In practice, these methodologies are not usually implemented as strictly as they are described, but the key units I describe below usually are.
Sprints
Sprints are two week units of work, and are the basic unit of scrum product management. It will include sprint planning, ‘grooming’ or writing and updating the basic units of work of a sprint (known as stories or sometimes just tickets), Retrospectives (mostly just called ‘retros’), and stand-ups.
Aside from those meetings, the work of the developers on a product team during the course of the sprint is to try to complete all the work assigned to them at the beginning of the sprint.
Planning
Sprint planning happens once every two weeks. The product manager and engineering manager will go over the highest priority pieces of work and assign them to members of team. They will make an attempt to assign the right amount of work that can be done within the two week period of that sprint.
Grooming
A grooming meeting with the whole team once per sprint, usually on the week when planning is not happening.
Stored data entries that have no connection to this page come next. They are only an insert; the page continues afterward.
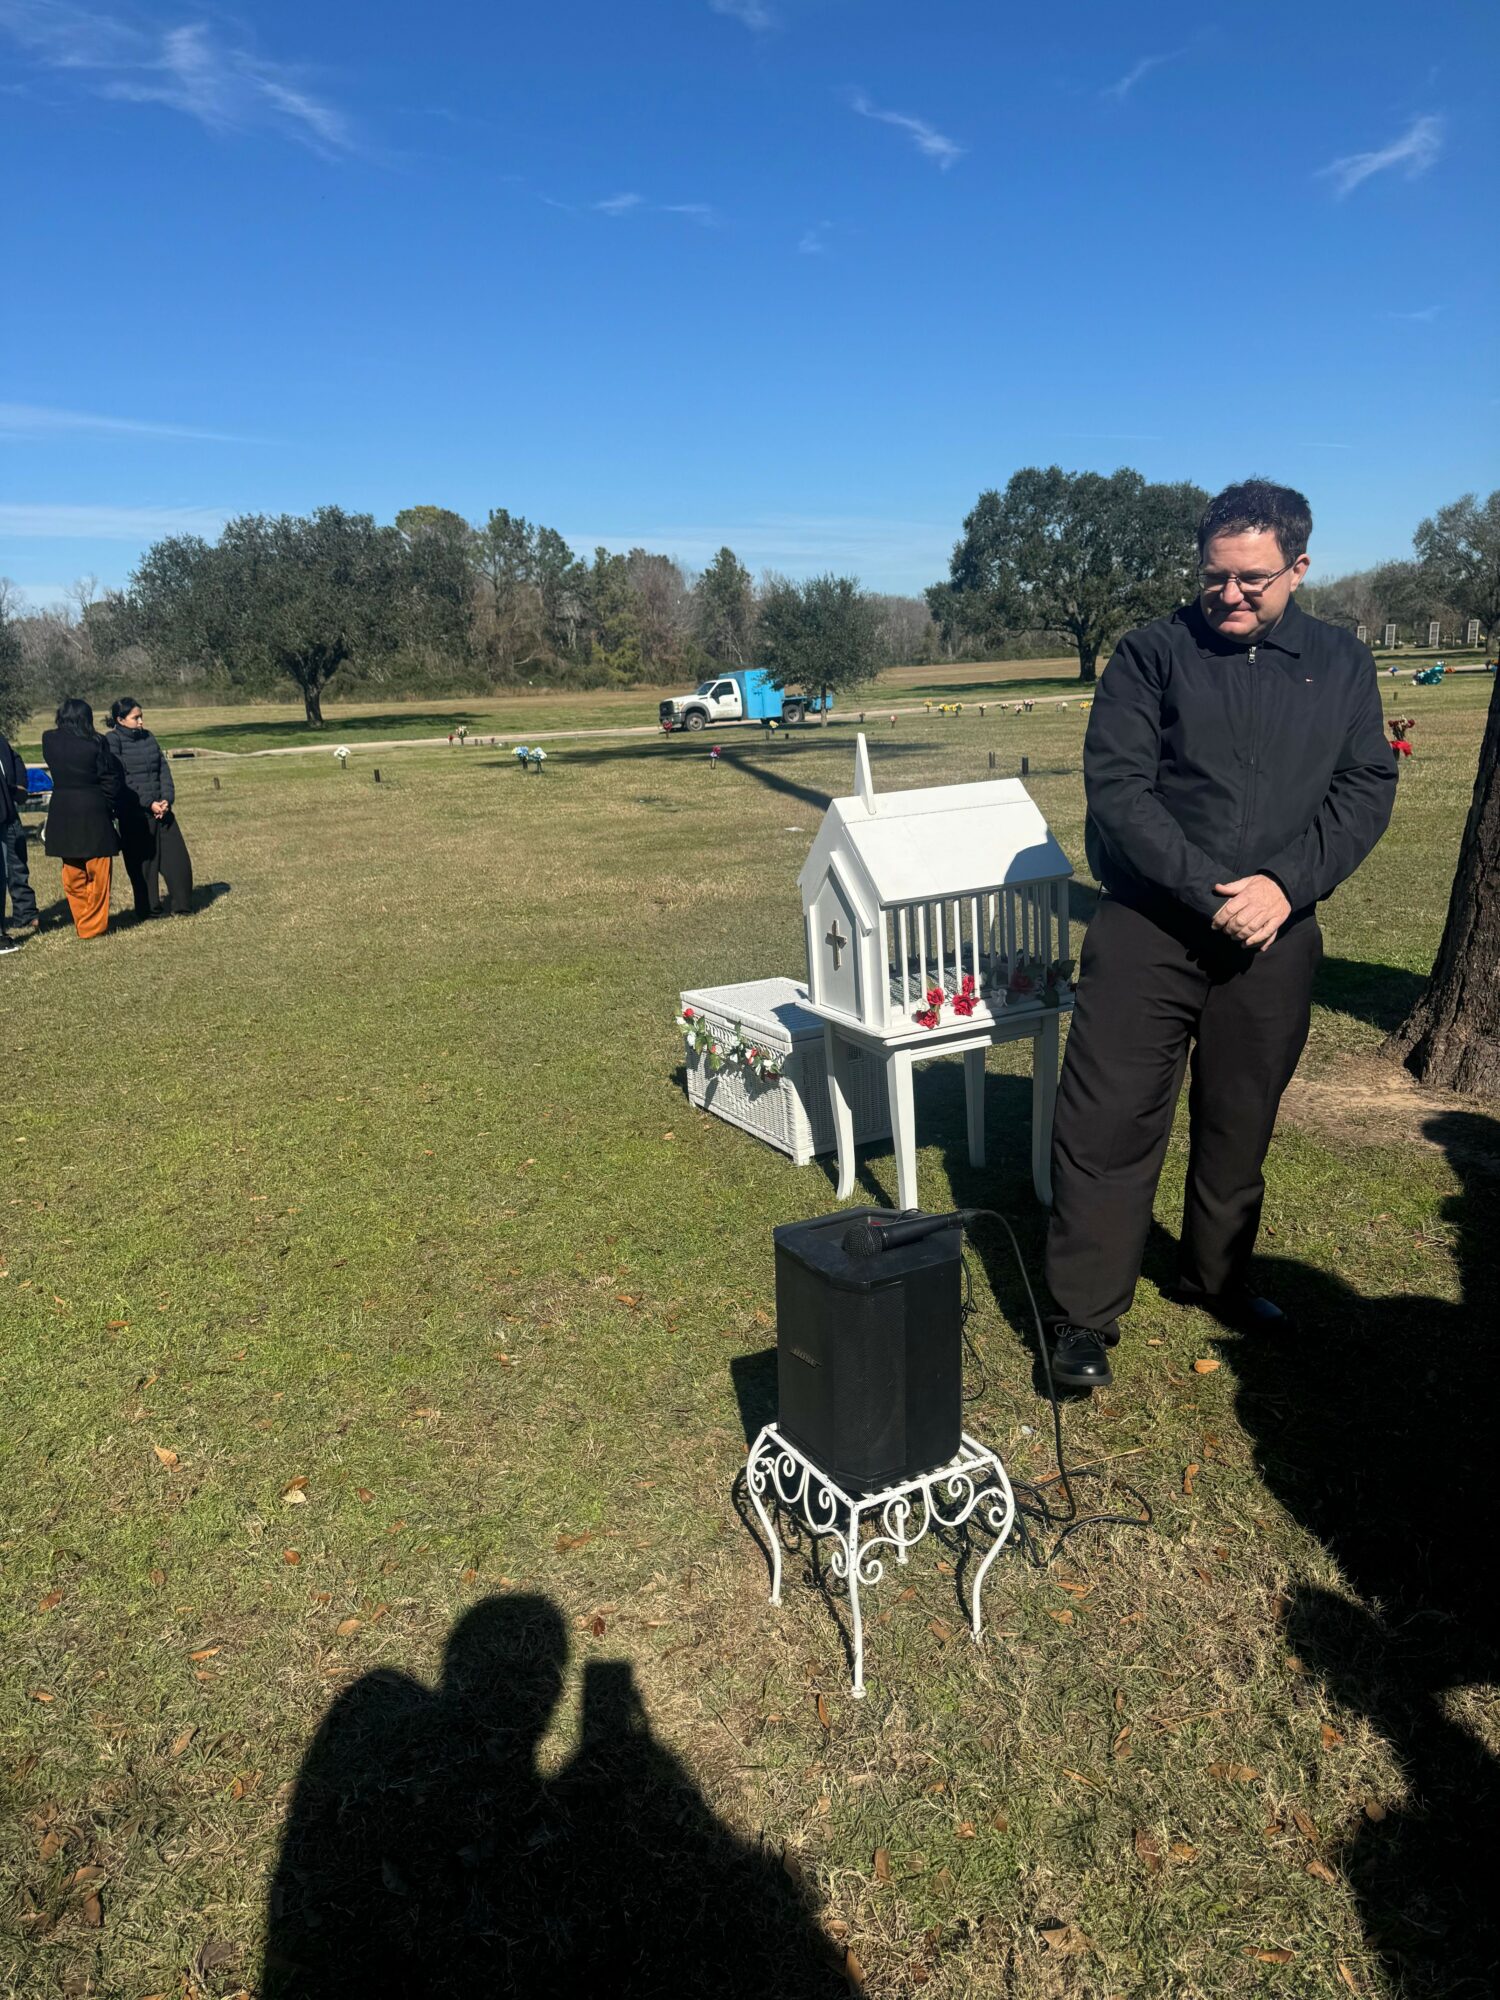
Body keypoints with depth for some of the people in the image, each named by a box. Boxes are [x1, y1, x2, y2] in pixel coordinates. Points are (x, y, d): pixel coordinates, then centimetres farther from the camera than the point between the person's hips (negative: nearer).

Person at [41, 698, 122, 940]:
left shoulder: (49, 741, -1)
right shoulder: (96, 743, -10)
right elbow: (112, 780, -7)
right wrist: (109, 807, 6)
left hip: (62, 814, 4)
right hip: (94, 812, -4)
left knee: (72, 875, 15)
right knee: (97, 873, 6)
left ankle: (81, 922, 21)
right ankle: (94, 926, 10)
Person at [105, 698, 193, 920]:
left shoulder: (148, 737, 11)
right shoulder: (112, 741, -6)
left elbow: (164, 768, 9)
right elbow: (121, 780, -13)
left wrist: (167, 799, -6)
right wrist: (149, 804, -16)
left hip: (161, 808, 5)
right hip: (134, 814, -5)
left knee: (177, 858, 4)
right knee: (142, 862, 1)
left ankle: (181, 906, 16)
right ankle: (146, 912, 11)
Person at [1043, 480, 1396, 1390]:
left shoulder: (1342, 664, 9)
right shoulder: (1152, 654, -1)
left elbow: (1366, 789, 4)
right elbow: (1117, 786, -10)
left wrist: (1284, 884, -13)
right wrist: (1209, 893, -17)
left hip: (1276, 936, 3)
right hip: (1148, 929, -3)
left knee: (1241, 1122, 15)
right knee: (1109, 1119, -4)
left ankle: (1218, 1279, 36)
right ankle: (1085, 1318, 7)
In a grooming meeting, the team reviews the tickets being worked on in current sprint to see if any context needs to be added.
They also review tickets or stories for upcoming sprints, and fill in the details that are needed so a team member can pick up each ticket, read it and know what they have to do to implement the work described it it.
Retros
Retrospectives (retros) happen after the end of the sprint, and are a place to discuss what went well, what could have gone better, and what the team learned. During a retro the team can discuss any points of tension, and the team can write down what needs to be improved in the form of action items, which can be assigned and reviewed at the next retro.
Stand ups
Stand ups are a daily meeting for a product development team. Usually, each team member goes around to tell the rest of the team what they have been working on since the last stand up, what they will work on before the next one, and anything that’s preventing them from doing their work (known as blockers), so that the rest of the team can help them get un-blocked. These are usually short meetings of about 15 minutes.
Variations
There is plenty of room for variation within this very loosely generalized version of the process. For example, engineering teams may not work strictly in sprints. They might instead choose to use a Kanban system of just picking up new work when they finish what they are working on, instead of having work formally assigned at the beginning of a two week period.
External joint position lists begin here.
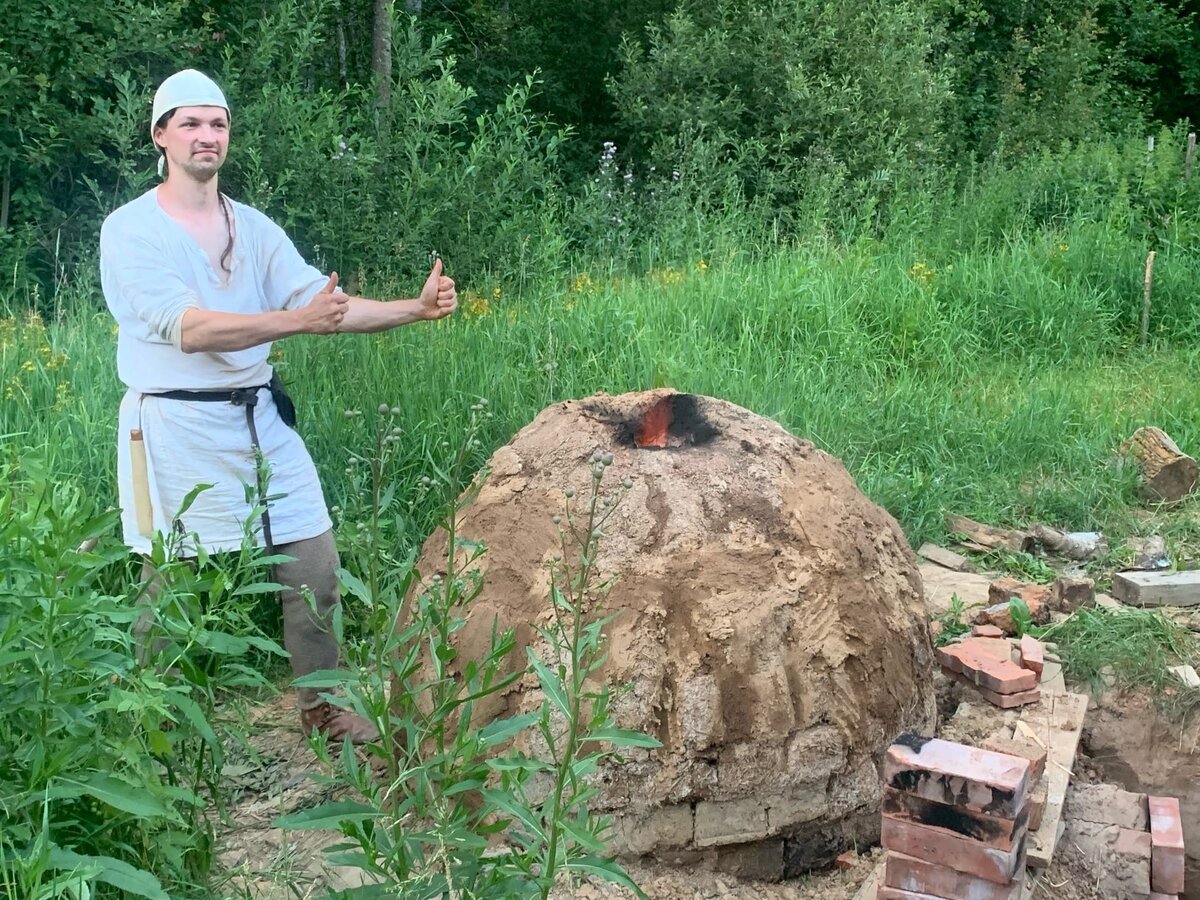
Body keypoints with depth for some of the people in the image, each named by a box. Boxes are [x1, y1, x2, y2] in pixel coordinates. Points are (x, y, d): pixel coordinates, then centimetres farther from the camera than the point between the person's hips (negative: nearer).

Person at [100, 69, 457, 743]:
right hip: (177, 427, -5)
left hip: (260, 418, 5)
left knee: (314, 566, 6)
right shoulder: (131, 229, -8)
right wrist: (296, 319, -34)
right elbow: (186, 328, -22)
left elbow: (321, 301, -1)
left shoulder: (255, 227, 9)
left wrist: (415, 308, -16)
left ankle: (323, 705, 22)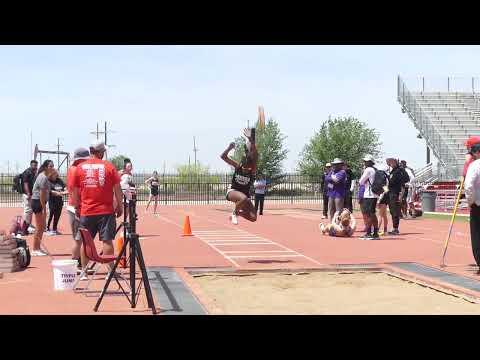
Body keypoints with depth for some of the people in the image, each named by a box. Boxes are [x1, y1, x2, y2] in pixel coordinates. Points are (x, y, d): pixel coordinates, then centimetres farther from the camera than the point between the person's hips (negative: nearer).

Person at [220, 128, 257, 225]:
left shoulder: (253, 170, -12)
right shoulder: (238, 166, -7)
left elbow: (255, 157, -29)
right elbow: (223, 156, -9)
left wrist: (252, 142, -40)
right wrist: (230, 148, -26)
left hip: (245, 194, 2)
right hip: (232, 191, -2)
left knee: (253, 218, -11)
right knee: (244, 198, -39)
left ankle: (238, 212, 21)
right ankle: (234, 213, -9)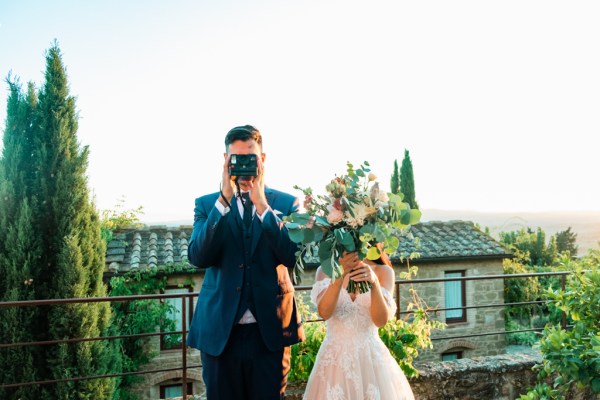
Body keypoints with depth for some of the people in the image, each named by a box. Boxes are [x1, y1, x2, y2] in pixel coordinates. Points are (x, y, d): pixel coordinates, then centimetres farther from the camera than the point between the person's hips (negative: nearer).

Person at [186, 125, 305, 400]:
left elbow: (293, 257, -11)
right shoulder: (206, 204, 2)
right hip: (219, 332, 1)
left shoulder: (286, 203, 0)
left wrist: (262, 205, -18)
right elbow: (198, 258, -12)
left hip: (270, 330, 0)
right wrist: (224, 199, -19)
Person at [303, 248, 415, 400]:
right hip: (335, 358, 0)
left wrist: (374, 282, -32)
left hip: (372, 357, 0)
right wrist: (341, 275, -33)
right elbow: (324, 312, -19)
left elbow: (381, 320, -16)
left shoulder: (383, 271, -4)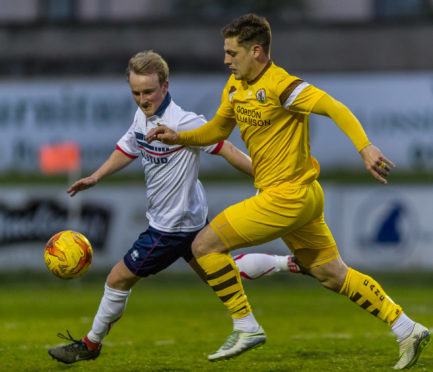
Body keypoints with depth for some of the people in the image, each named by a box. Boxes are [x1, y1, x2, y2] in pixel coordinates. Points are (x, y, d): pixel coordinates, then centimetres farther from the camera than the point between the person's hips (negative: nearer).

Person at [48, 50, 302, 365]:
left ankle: (91, 344, 19)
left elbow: (224, 148, -24)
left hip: (173, 226, -9)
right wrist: (95, 178, 11)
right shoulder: (143, 116, 1)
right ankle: (290, 263, 24)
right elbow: (129, 149, 18)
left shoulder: (182, 123, -26)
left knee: (120, 278, 2)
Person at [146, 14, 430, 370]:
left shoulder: (280, 86, -19)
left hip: (287, 197, -9)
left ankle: (246, 328, 0)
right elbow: (218, 129, 22)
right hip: (302, 195, 9)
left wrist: (365, 147, -37)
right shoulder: (236, 86, 9)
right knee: (332, 274, 13)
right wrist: (179, 137, 5)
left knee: (205, 244, -7)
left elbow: (334, 107, -25)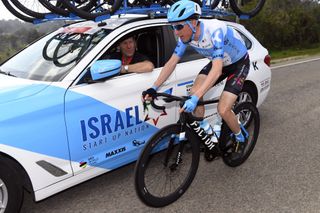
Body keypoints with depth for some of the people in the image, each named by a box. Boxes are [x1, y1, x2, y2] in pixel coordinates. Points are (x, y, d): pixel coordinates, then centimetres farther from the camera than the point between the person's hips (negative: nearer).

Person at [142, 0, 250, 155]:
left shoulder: (215, 30, -37)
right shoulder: (186, 35, -17)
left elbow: (217, 70, -45)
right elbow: (172, 62, -12)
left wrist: (195, 98, -54)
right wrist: (154, 88, -22)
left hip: (238, 63, -6)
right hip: (218, 62, 6)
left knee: (223, 110, -17)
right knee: (194, 92, -15)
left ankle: (240, 139, 13)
There is also the waterfall method, where there is in theory less flexibility in what is planned and what is executed.
An interesting variation of user testing is described in the book Creative Selection by Ken Kocienda. It recalls the Apple software development process where the key unit of testing was the demo for other Apple employees, who used their own intuitions and taste to judge products and features throughout the design and development process.
Ultimately there are a lot of different ways to build software, and I have never been in a place where everyone did everything exactly as described above, but it is a good guideline to start with.